Em entrevista ao Jornal da Globo após o debate, o presidente disse que gostaria de ter tido mais tempo para abordar outros assuntos, mas afirmou que ficou satisfeito por mostrar feitos do seu governo, como a defesa de pautas conservadoras.

"Gostaria que tivesse mais tempo para discutir propostas com mais profundidade, mas na medida do possível acho que eu consegui mostrar o que é o meu governo", afirmou.

Conforme a fonte da campanha, o debate ajudará Bolsonaro a não perder voto e tentar levar a disputa para o segundo turno, o que está mais próximo de ocorrer.

Outra fonte da campanha de Bolsonaro avaliou, na manhã desta sexta, que Lula não teve um bom desempenho por ter sido muito provocado e caído em armadilhas preparadas. Disse também que o candidato à reeleição começou muito usando o discurso de 2018 --focado em corrupção-- e depois entrou na gestão após o primeiro intervalo.

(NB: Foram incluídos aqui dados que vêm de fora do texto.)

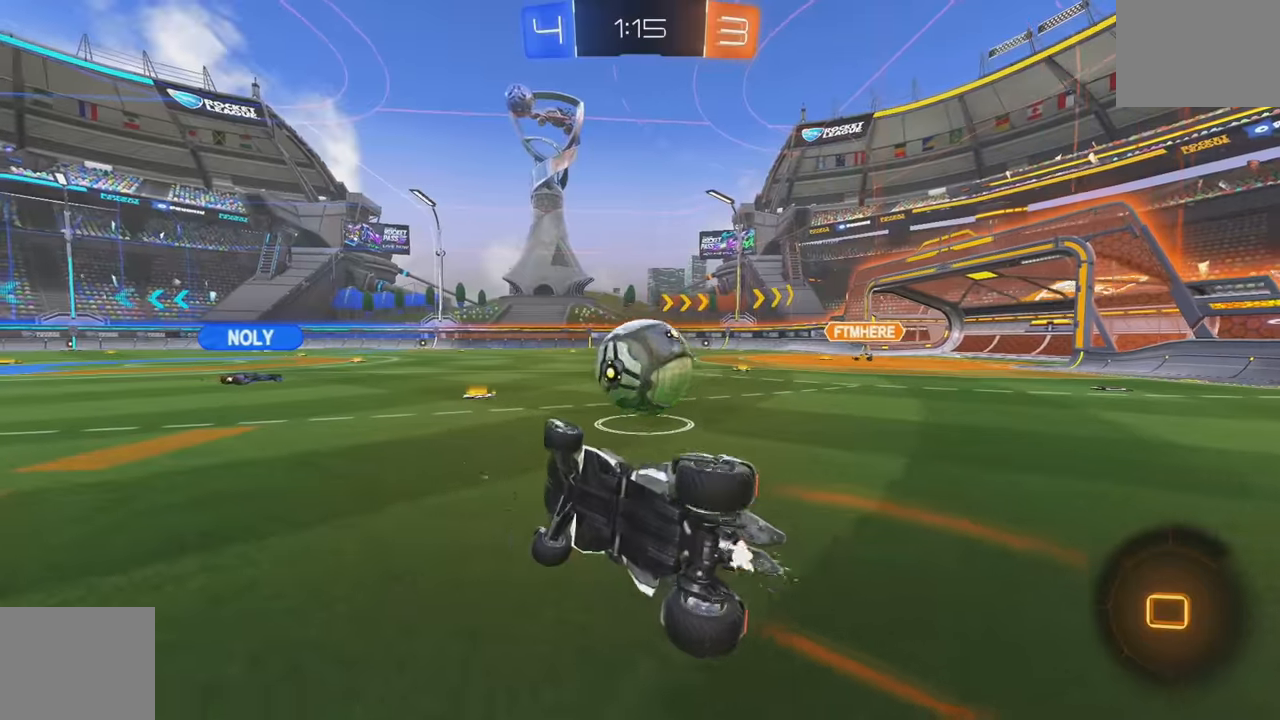
{"dt_ms": 500, "buttons": ["R2"], "left_stick": "center", "events": [[33, "B", "up"], [100, "left_stick", "center"]]}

Para essa fonte, o segundo turno deverá estar garantido, apesar dos altos e baixos dos dois principais adversários no debate. Ele considera que o efeito prático é pequeno porque a audiência foi caindo e teve pouca repercussão --o debate encerrou na madrugada desta sexta.

Segundo pesquisa Datafolha de quinta, Lula soma 50% dos votos válidos, contra 36% de Bolsonaro. Na segunda-feira, pesquisa Ipec havia apontado Lula com 52% dos votos válidos, contra 34% de Bolsonaro. Para ganhar no primeiro turno o candidato precisa de mais da metade dos votos válidos.